Middle East war continues

BEIRUT, Lebanon (AP) – Shellfire hit Beirut’s airport Sunday, and radio reports said the home of the U.S. ambassador was struck during fierce duels between Syrian gunners and Christian army units. Police reported 13 people were killed.

Thunderous explosions rocked Beirut in what authorities called the heaviest artillery duel since the 14-year-old civil war renewed fighting March 8.

Syrian and allied Druse gunners poured more than 8,000 rounds, at a rate of up to 100 per minute, on east Beirut and the Christian suburbs northeast of the city in 24 hours, a police spokesman said.

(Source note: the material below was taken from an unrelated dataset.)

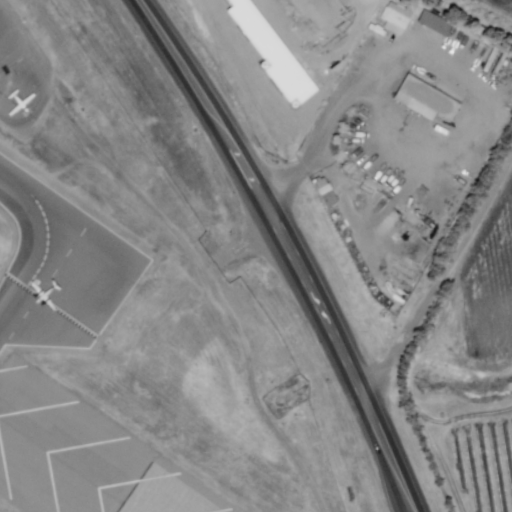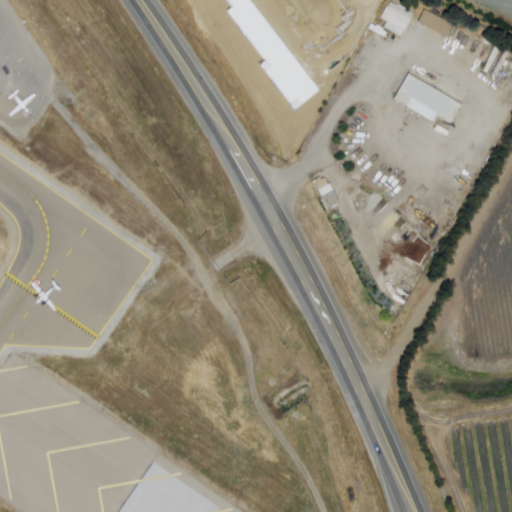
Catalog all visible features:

Christian soldiers of army commander Gen. Michel Aoun struck back with 155mm howitzers, firing at least 3,000 rounds on Syrian positions in Moslem west Beirut, the central mountains and east Lebanon’s Bekaa valley, the spokesman said.

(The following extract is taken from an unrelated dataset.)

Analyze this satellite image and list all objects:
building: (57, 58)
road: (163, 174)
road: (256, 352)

He said Christian gunners also blasted the Beirut-Damascus highway in the mountainous Dahr al-Baidar region in an apparent bid to block the way of Syrian tanks poised to roll into Beirut.

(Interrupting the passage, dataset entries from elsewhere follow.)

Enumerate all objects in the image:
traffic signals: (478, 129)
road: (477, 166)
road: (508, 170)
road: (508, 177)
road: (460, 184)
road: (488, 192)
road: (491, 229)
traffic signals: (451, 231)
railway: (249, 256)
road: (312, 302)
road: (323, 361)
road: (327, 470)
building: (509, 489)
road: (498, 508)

The spokesman, who cannot be named under standing rules, said eight people were killed and 20 wounded in the Christian side and five killed and seven wounded in Moslem west Beirut.

The confrontation has exacerbated a political crisis that created competing Christian and Moslem governments and split the army on sectarian lines.

“Have mercy on the helpless people,” pleaded Acting Prime Minister Salim Hoss, who heads a mostly Moslem Cabinet vying for legitimacy with Aoun’s Christian Cabinet.

“I appeal to all those pulling gun triggers to stop shooting at once, stop this bloodbath, stop this massacre,” he said in an appeal broadcast by Moslem radio stations.

Aoun has declared a “war of liberation” against Syria, which has 40,000 troops in Lebanon and has become the country’s main power broker during the civil war.